In meiner Waldgruppe und den Kinder-Workshops habe ich sie schon oft gespielt und die Erfahrung gemacht, dass die Kids verrückt danach werden. Komm doch auch mal vorbei und entdecke noch andere schöne Spiele und Aktivitäten, die du draußen machen kannst. Ich freue mich auf euch!

Beim Spielen mit den Baumkindern: Haben sie mir das richtige Blatt gebracht? Hm... (Foto: Vier Fährten)
Häufige Fragen
Welche Spiele kann man beim Spazierengehen und Wandern spielen?
Am einfachsten sind Spiele für den Kopf, wie zum Beispiel "Wer bin ich?". Dabei dürfen die Teilnehmenden nur Ja-Nein-Fragen stellen, um es herauszufinden.
Noch schöner ist es, wenn sich die Spiele auf die Umgebung beziehen, in der du mit deinem Kind gerade unterwegs bist. Damit lauft ihr an der Natur nicht vorbei, sondern nehmt sie bewusst wahr.
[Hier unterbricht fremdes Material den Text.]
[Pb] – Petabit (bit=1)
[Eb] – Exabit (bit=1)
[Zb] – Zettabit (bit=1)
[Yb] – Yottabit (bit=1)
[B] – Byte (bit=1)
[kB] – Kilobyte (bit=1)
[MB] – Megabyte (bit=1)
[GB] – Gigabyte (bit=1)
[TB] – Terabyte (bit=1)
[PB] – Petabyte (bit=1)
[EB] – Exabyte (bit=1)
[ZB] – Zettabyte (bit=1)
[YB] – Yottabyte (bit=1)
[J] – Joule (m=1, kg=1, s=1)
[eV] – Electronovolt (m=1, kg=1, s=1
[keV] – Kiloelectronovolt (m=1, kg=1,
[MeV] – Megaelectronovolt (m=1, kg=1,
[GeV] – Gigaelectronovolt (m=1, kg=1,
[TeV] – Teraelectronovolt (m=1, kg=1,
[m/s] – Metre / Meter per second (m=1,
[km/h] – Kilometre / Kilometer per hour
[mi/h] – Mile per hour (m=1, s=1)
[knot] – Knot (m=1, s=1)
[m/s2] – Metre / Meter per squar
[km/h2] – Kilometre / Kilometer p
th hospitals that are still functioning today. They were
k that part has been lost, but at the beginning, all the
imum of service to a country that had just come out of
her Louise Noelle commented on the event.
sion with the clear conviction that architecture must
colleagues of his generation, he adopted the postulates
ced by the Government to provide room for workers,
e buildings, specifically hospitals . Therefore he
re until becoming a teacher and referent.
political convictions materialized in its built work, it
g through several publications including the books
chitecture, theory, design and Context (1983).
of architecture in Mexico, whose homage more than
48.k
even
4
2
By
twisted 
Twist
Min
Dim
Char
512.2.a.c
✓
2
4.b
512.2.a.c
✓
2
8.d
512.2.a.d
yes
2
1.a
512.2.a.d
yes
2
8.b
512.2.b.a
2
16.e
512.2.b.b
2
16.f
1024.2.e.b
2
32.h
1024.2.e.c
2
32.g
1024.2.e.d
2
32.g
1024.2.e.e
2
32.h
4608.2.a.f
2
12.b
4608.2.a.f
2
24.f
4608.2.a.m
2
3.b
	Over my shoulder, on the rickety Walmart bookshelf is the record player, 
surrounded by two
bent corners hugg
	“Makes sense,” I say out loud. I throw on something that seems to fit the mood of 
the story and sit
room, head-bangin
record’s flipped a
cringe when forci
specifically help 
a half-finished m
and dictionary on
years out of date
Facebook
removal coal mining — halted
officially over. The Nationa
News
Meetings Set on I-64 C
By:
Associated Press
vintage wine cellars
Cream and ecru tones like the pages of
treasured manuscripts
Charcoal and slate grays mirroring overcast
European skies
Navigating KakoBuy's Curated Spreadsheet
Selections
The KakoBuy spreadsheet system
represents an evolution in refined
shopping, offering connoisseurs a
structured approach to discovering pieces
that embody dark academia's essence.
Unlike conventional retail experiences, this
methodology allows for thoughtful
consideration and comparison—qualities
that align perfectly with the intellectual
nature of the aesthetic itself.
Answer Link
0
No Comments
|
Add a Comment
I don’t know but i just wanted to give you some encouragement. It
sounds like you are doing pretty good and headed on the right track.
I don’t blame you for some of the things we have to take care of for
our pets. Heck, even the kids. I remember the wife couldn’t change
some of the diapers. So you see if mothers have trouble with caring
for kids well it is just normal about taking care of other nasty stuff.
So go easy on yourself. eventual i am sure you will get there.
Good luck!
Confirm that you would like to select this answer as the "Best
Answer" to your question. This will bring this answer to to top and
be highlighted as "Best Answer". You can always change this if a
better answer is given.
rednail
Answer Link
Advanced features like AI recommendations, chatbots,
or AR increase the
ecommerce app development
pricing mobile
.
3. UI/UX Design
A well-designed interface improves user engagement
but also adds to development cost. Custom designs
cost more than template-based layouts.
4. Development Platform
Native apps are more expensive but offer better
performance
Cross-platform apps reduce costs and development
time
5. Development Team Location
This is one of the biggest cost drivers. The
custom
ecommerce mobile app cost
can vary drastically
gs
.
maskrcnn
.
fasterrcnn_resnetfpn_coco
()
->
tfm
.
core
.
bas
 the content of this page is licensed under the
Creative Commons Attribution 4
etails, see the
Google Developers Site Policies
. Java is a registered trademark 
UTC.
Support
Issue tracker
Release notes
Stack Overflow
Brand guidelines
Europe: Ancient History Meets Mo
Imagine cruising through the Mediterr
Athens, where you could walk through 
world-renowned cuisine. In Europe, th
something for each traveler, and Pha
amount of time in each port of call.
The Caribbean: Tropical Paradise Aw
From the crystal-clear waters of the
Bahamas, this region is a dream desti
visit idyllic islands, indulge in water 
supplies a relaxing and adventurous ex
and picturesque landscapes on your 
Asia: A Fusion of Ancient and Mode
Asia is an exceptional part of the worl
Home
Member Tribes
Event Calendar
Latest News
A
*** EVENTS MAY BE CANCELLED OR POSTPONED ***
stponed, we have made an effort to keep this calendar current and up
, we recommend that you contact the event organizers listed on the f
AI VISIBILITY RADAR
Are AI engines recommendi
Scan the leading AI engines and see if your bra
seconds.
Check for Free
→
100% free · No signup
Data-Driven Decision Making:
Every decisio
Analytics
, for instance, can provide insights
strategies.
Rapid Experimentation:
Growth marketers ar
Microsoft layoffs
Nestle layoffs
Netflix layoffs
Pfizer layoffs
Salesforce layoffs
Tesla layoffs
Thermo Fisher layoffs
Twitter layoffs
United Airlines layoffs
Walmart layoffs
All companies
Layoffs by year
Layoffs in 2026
Im Gehen könnt ihr prima Ahorn-Memory und Ich höre was, was du nicht hörst – Vögel spielen. Für Mini-Pausen ist Spontane Tarnung perfekt.
Welche Spiele kann man draußen ohne Material spielen?
Draußen kann man prima Versteckspiele spielen, zum Beispiel Spontane Tarnung. Das geht jederzeit und fast überall. Es dauert nur 5 Minuten und ihr müsst kein Material von zu Hause mitnehmen.
Du kannst aber auch unterwegs Material zum Spielen sammeln, zum Beispiel für eine Runde Ahorn-Memory.